• ASSIGNMENT
Copy out each of the following lines that contains the string "Popa".

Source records
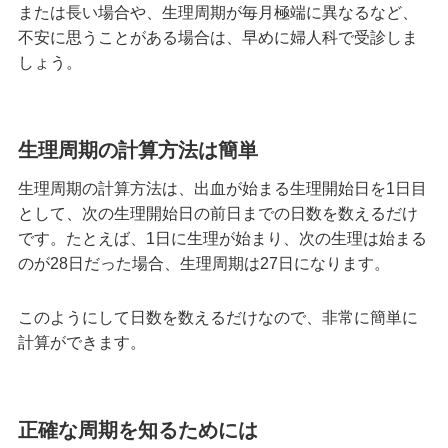
または長い場合や、生理周期が毎月極端に異なるなど、
不安に思うことがある場合は、早めに婦人科で受診しま
しょう。
生理周期の計算方法は簡単
生理周期の計算方法は、出血が始まる生理開始日を1日目
として、次の生理開始日の前日までの日数を数えるだけ
です。たとえば、1日に生理が始まり、次の生理は始まる
のが28日だった場合、生理周期は27日になります。
このようにして日数を数えるだけなので、非常に簡単に
計算ができます。
正確な周期を知るためには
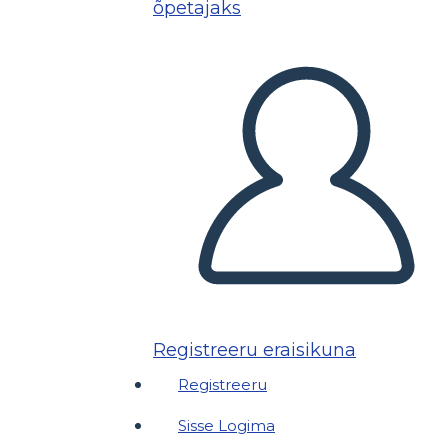
õpetajaks
Registreeru eraisikuna
Registreeru
Sisse Logima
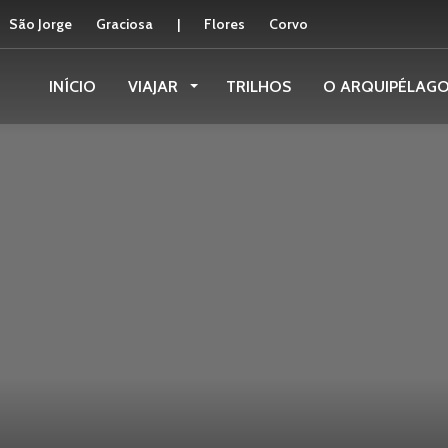
São Jorge
Graciosa
|
Flores
Corvo
INÍCIO
VIAJAR
TRILHOS
O ARQUIPÉLAG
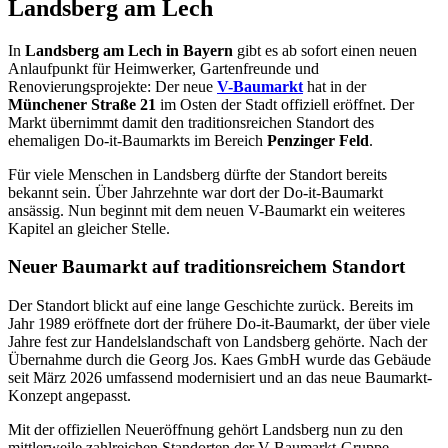
Landsberg am Lech
In
Landsberg am Lech in Bayern
gibt es ab sofort einen neuen
Anlaufpunkt für Heimwerker, Gartenfreunde und
Renovierungsprojekte: Der neue
V-Baumarkt
hat in der
Münchener Straße 21
im Osten der Stadt offiziell eröffnet. Der
Markt übernimmt damit den traditionsreichen Standort des
ehemaligen Do-it-Baumarkts im Bereich
Penzinger Feld
.
Für viele Menschen in Landsberg dürfte der Standort bereits
bekannt sein. Über Jahrzehnte war dort der Do-it-Baumarkt
ansässig. Nun beginnt mit dem neuen V-Baumarkt ein weiteres
Kapitel an gleicher Stelle.
Neuer Baumarkt auf traditionsreichem Standort
Der Standort blickt auf eine lange Geschichte zurück. Bereits im
Jahr 1989 eröffnete dort der frühere Do-it-Baumarkt, der über viele
Jahre fest zur Handelslandschaft von Landsberg gehörte. Nach der
Übernahme durch die Georg Jos. Kaes GmbH wurde das Gebäude
seit März 2026 umfassend modernisiert und an das neue Baumarkt-
Konzept angepasst.
Mit der offiziellen Neueröffnung gehört Landsberg nun zu den
mittlerweile zahlreichen Standorten der V-Baumarkt-Gruppe.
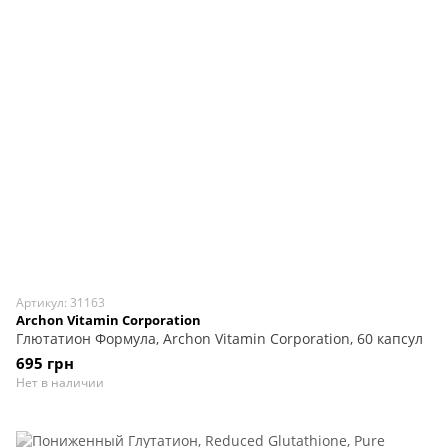
Артикул: 31163
Archon Vitamin Corporation
Глютатион Формула, Archon Vitamin Corporation, 60 капсул
695 грн
Нет в наличии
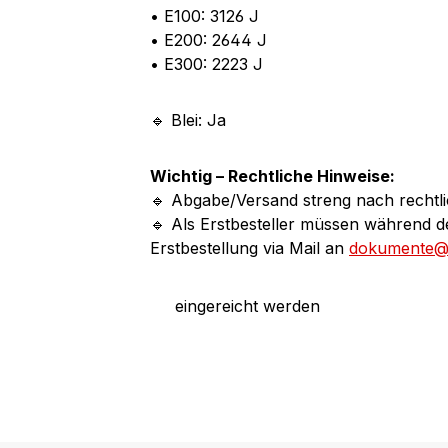
• E100: 3126 J
• E200: 2644 J
• E300: 2223 J
🔹 Blei: Ja
Wichtig – Rechtliche Hinweise:
🔹 Abgabe/Versand streng nach rechtli
🔹 Als Erstbesteller müssen während 
Erstbestellung via Mail an
dokumente@m
eingereicht werden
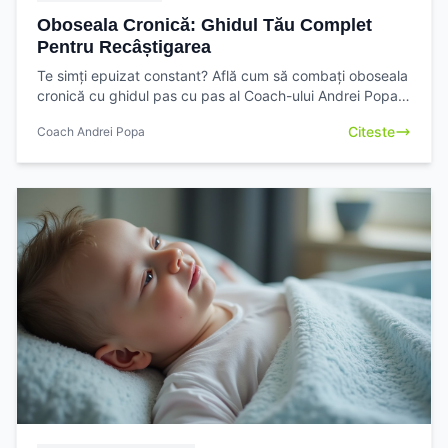
Oboseala Cronică: Ghidul Tău Complet
Pentru Recâștigarea
Te simți epuizat constant? Află cum să combați oboseala
cronică cu ghidul pas cu pas al Coach-ului Andrei Popa.
Recâștigă-ți energia și vitalitatea acum!
Citeste
Coach Andrei Popa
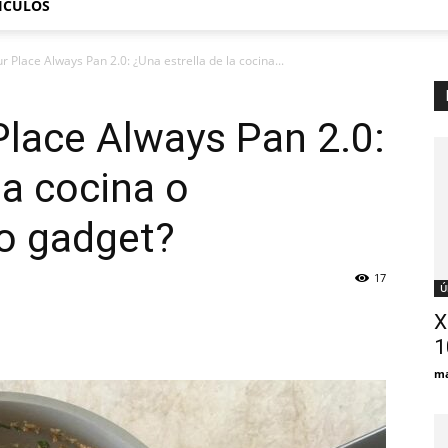
TÍCULOS
r Place Always Pan 2.0: ¿Una estrella de la cocina...
Place Always Pan 2.0:
la cocina o
o gadget?
17
Ú
Х
1
ma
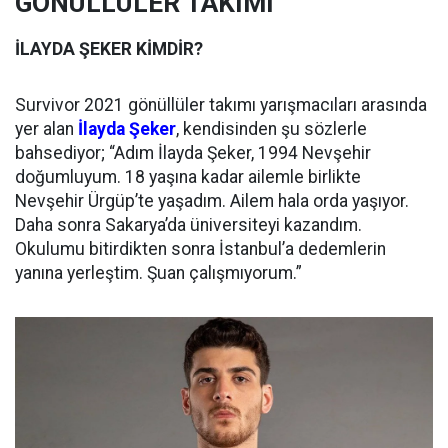
GÖNÜLLÜLER TAKIMI
İLAYDA ŞEKER KİMDİR?
Survivor 2021 gönüllüler takımı yarışmacıları arasında
yer alan
İlayda Şeker
, kendisinden şu sözlerle
bahsediyor; “Adım İlayda Şeker, 1994 Nevşehir
doğumluyum. 18 yaşına kadar ailemle birlikte
Nevşehir Ürgüp’te yaşadım. Ailem hala orda yaşıyor.
Daha sonra Sakarya’da üniversiteyi kazandım.
Okulumu bitirdikten sonra İstanbul’a dedemlerin
yanına yerleştim. Şuan çalışmıyorum.”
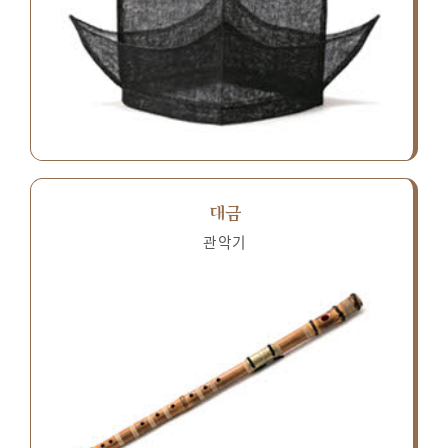
대금
관악기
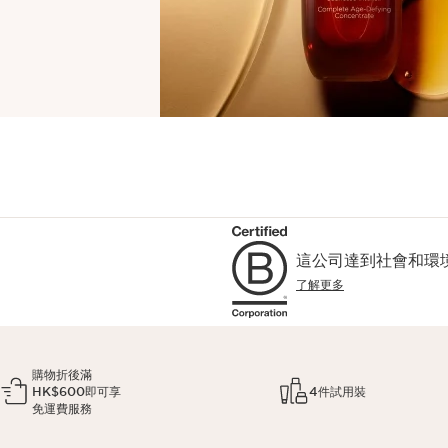
這公司達到社會和環
了解更多
購物折後滿
HK$600即可享
4件試用裝
免運費服務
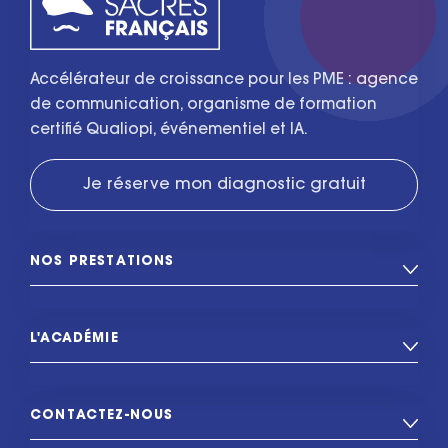
Accélérateur de croissance pour les PME : agence
de communication, organisme de formation
certifié Qualiopi, événementiel et IA.
Je réserve mon diagnostic gratuit
NOS PRESTATIONS
L'ACADÉMIE
CONTACTEZ-NOUS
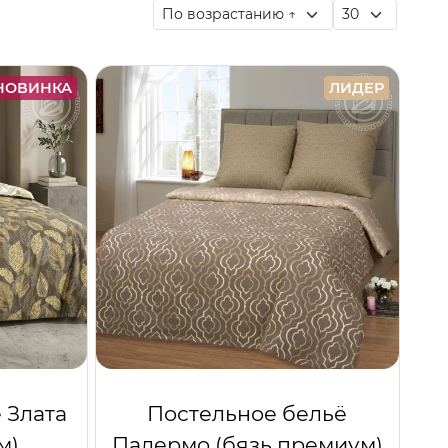
НОВИНКА
ЛИДЕР
 Злата
Постельное бельё
м)
Палермо (бязь премиум)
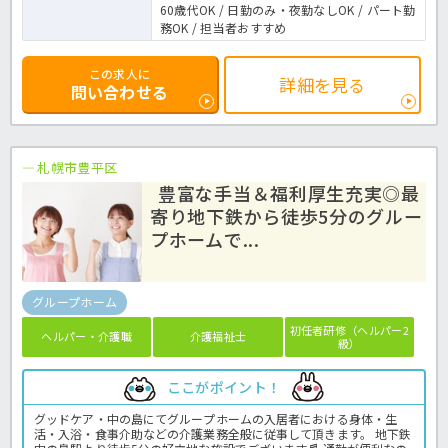
60歳代OK / 日勤のみ・夜勤なしOK / パート勤
務OK / 担当者おすすめ
この求人に
詳細を見る
問い合わせる
札幌市豊平区
豊富な手当＆福利厚生充実◎最
寄り地下鉄から徒歩5分のグルー
プホームで...
グループホーム
初任者研修（ヘルパー2
ヘルパー・介護職
介護福祉士
級）
ここがポイント！
グッドケア・中の島にてグループホームの入居者における身体・生
活・入浴・食事介助などの介護業務全般に従事して頂きます。 地下鉄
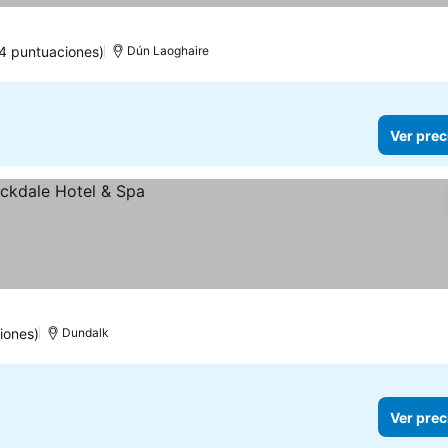
4 puntuaciones)
Dún Laoghaire
Ver prec
iones)
Dundalk
Ver prec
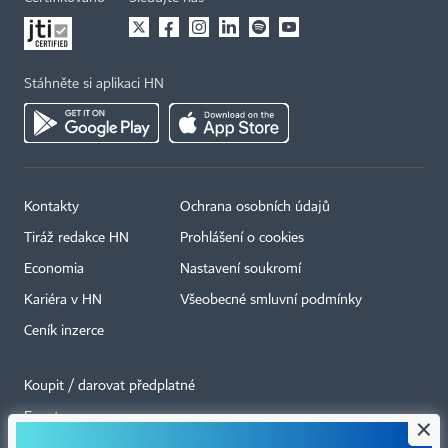
Stáhněte si aplikaci HN
Kontakty
Ochrana osobních údajů
Tiráž redakce HN
Prohlášení o cookies
Economia
Nastavení soukromí
Kariéra v HN
Všeobecné smluvní podmínky
Ceník inzerce
Koupit / darovat předplatné
Eventy
×
Newslettery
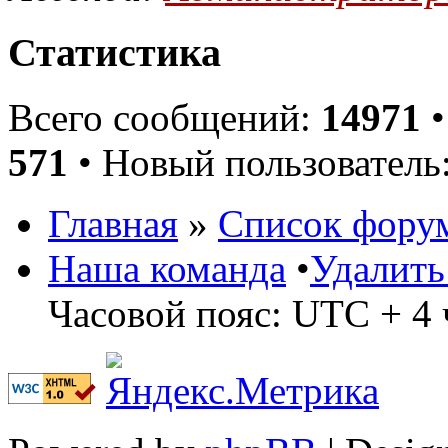
Статистика
Всего сообщений:
14971
•
571
• Новый пользователь
Главная
»
Список фору
Наша команда
•
Удалить
Часовой пояс: UTC + 4 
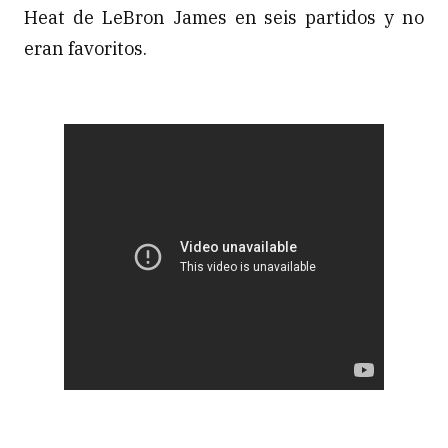
Heat de LeBron James en seis partidos y no
eran favoritos.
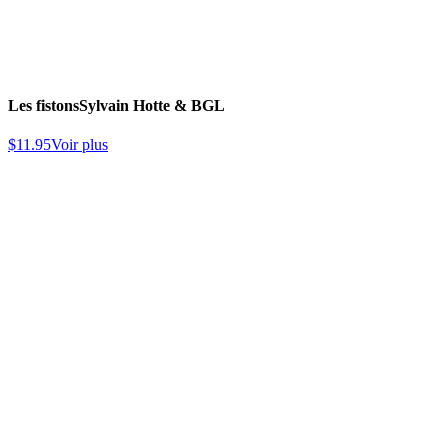
Les fistons
Sylvain Hotte & BGL
$
11.95
Voir plus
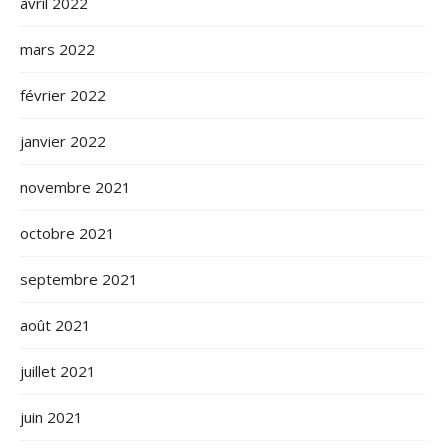
avril 2022
mars 2022
février 2022
janvier 2022
novembre 2021
octobre 2021
septembre 2021
août 2021
juillet 2021
juin 2021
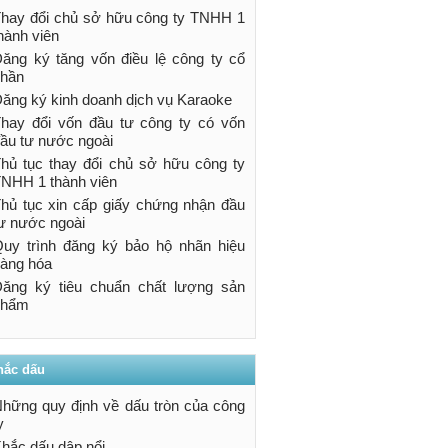
hay đổi chủ sở hữu công ty TNHH 1
hành viên
ăng ký tăng vốn điều lệ công ty cổ
hần
ăng ký kinh doanh dịch vụ Karaoke
hay đổi vốn đầu tư công ty có vốn
ầu tư nước ngoài
hủ tục thay đổi chủ sở hữu công ty
NHH 1 thành viên
hủ tục xin cấp giấy chứng nhận đầu
ư nước ngoài
uy trình đăng ký bảo hộ nhãn hiệu
àng hóa
ăng ký tiêu chuẩn chất lượng sản
phẩm
hắc dấu
hững quy định về dấu tròn của công
y
hắc dấu dập nổi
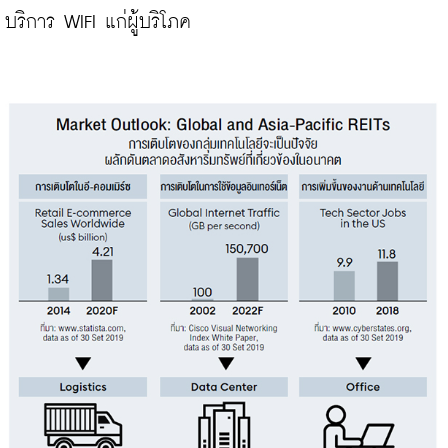
บริการ WIFI แก่ผู้บริโภค
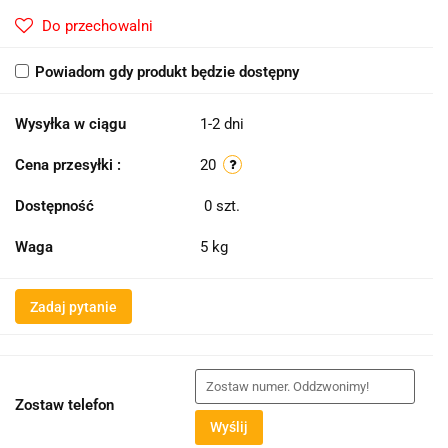
Do przechowalni
Powiadom gdy produkt będzie dostępny
Wysyłka w ciągu
1-2 dni
Cena przesyłki :
20
Dostępność
0
szt.
Waga
5 kg
Zadaj pytanie
Zostaw telefon
Wyślij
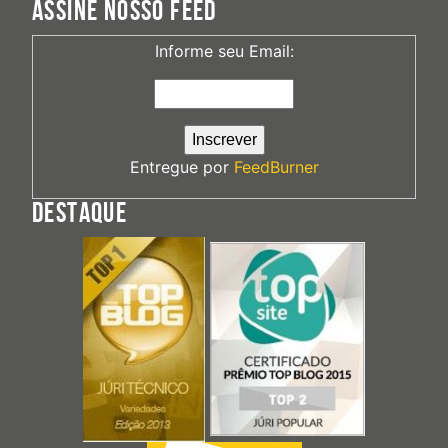
ASSINE NOSSO FEED
Informe seu Email:
Entregue por
FeedBurner
DESTAQUE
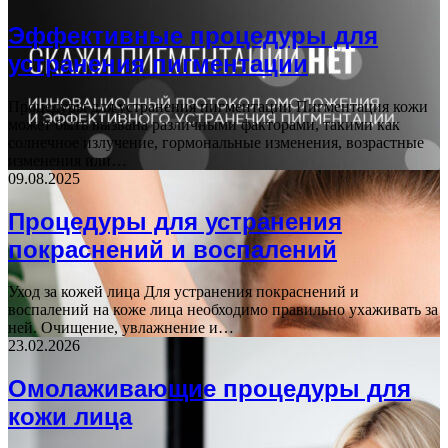
Эффективные процедуры для
устранения пигментации
Процедуры для устранения пигментации Пигментация кожи
может быть вызвана различными факторами, такими как
солнечное излучение, гормональные изменения, возрастные
изменения или…
09.08.2025
Процедуры для устранения
покраснений и воспалений
Уход за кожей лица Для устранения покраснений и
воспалений на коже лица необходимо правильно ухаживать за
ней. Очищение, увлажнение и…
23.02.2026
Омолаживающие процедуры для
кожи лица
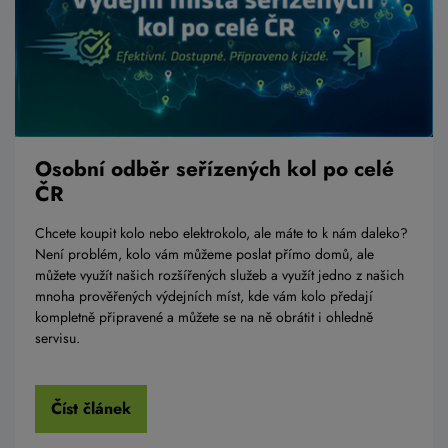
Osobní odběr seřízených kol po celé
ČR
Chcete koupit kolo nebo elektrokolo, ale máte to k nám daleko?
Není problém, kolo vám můžeme poslat přímo domů, ale
můžete využít našich rozšířených služeb a využít jedno z našich
mnoha prověřených výdejních míst, kde vám kolo předají
kompletně připravené a můžete se na ně obrátit i ohledně
servisu.
Číst článek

• ANSWER FOR THIS EXERCISE
cronică cu ghidul pas cu pas al Coach-ului Andrei Popa.
Coach Andrei Popa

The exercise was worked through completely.